Der US-Starökonom und Wirtschaftsnobelpreisträger Joseph Stiglitz ortet mögliche Auswirkungen auf das Image von Österreich durch die politischen Entwicklungen. "Was Österreich Schaden zugefügt haben könnte, war, dass den Rechtsaußen die sensibelste Rolle, das Innenministerium, überlassen wurde", sagte Stiglitz dem "Kurier" (Freitagausgabe).

Geheimdienste wenden sich ab

"Historisch haben die Rechten oft Länder übernommen, indem sie drei Schlüsselressorts unter Kontrolle brachten: Innen-, Verteidigungs- und Justizministerium." Dies sei eine "enorme Fehleinschätzung" gewesen. "Viele Geheimdienste misstrauen Österreich seither und teilen ihre Informationen nicht mehr.
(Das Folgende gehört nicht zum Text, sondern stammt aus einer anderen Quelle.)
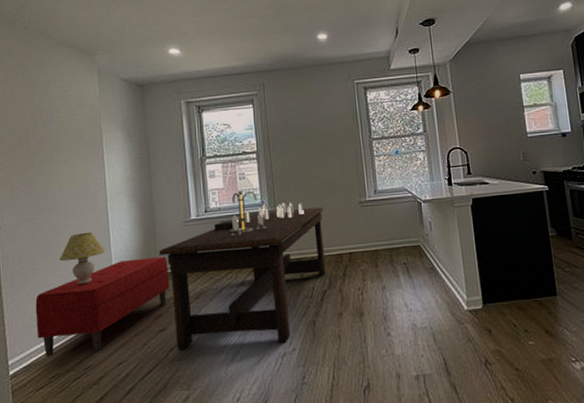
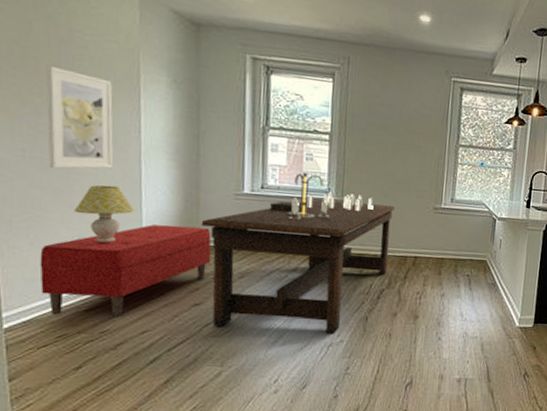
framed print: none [35,142,87,227] -> present [46,65,114,169]

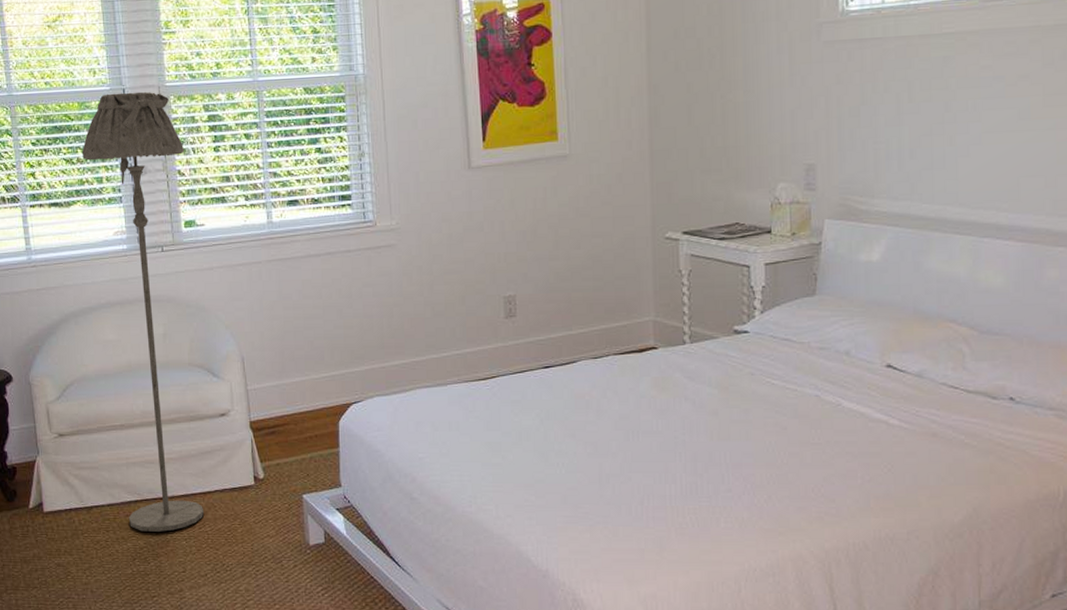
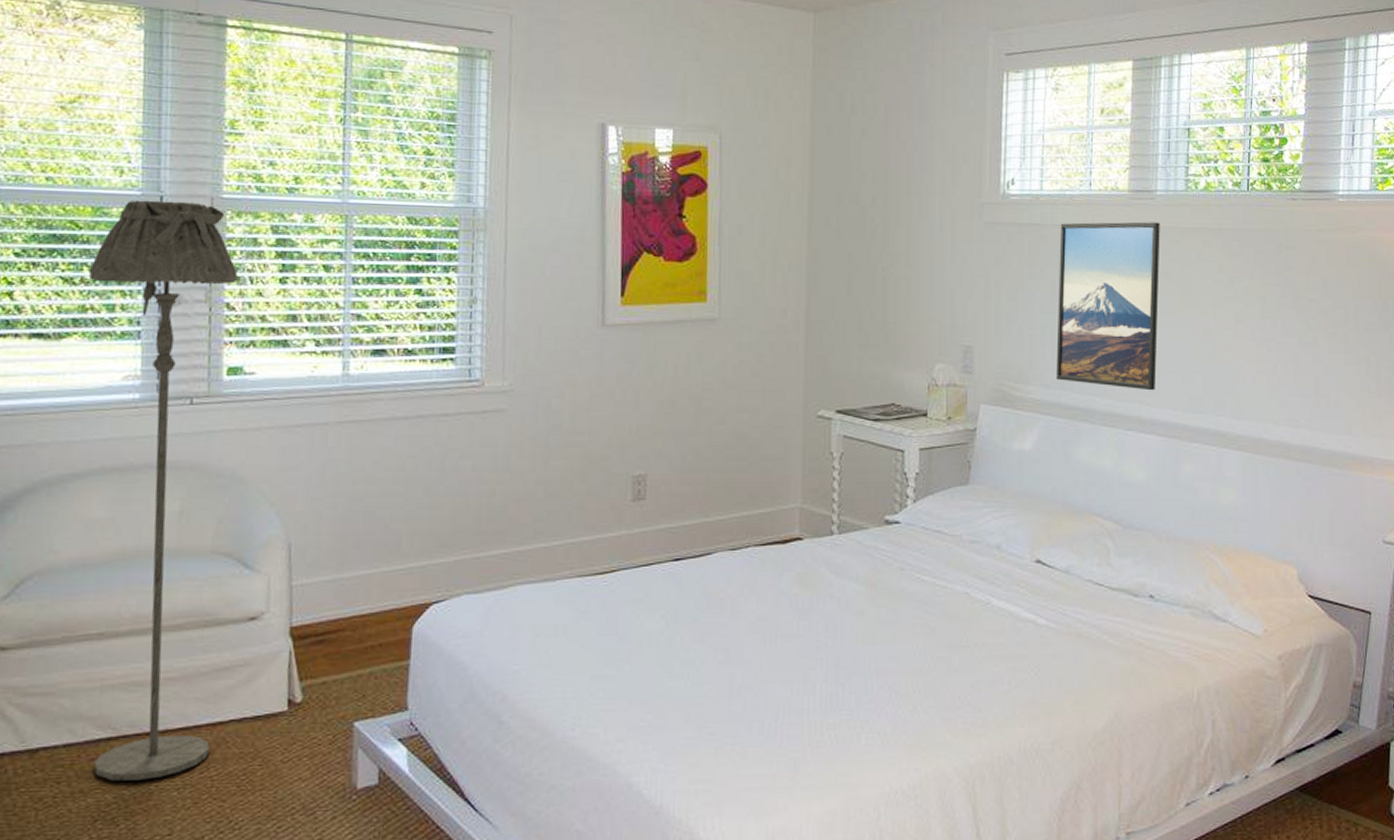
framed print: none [903,23,1018,197] -> present [1056,222,1160,391]

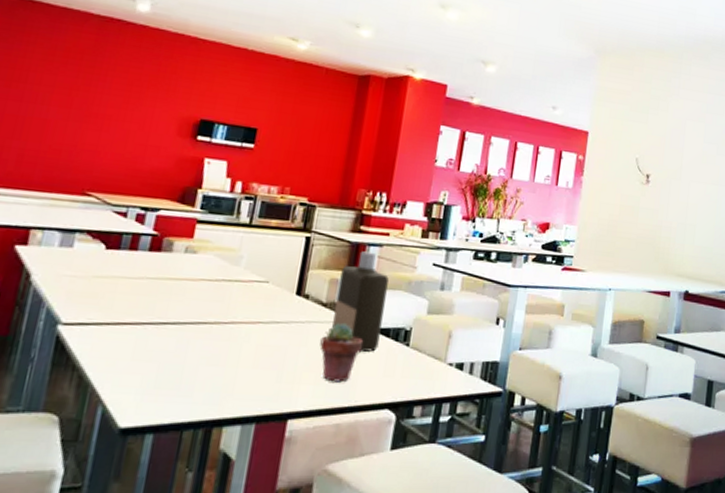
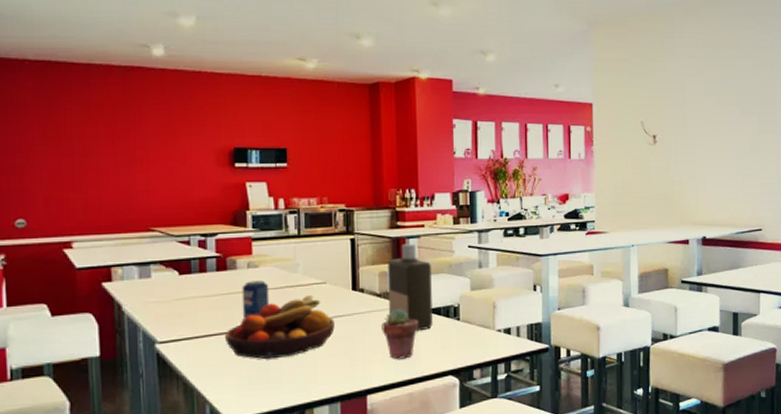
fruit bowl: none [139,292,269,362] -> present [224,294,335,360]
beverage can: none [166,267,204,310] -> present [241,280,270,319]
Was - auch wenn es natürlich dementiert wird - absolut verständlich ist", so der Ökonom.

Die kanadische Ratingagentur DBRS erwartet durch die Regierungskrise und den vorgezogenen Neuwahlen "eine Periode der politischen Unsicherheit". Dadurch erhöhe sich das Risiko, dass wichtige Reformvorhaben später implementiert werden, schreibt die Ratingagentur in einer am Freitag veröffentlichten Stellungnahme. Nach Ansicht von DBRS ist Österreich aber angesichts des robusten Wirtschaftswachstums in einer guten Position, mit der steigenden politischen Unsicherheit umzugehen.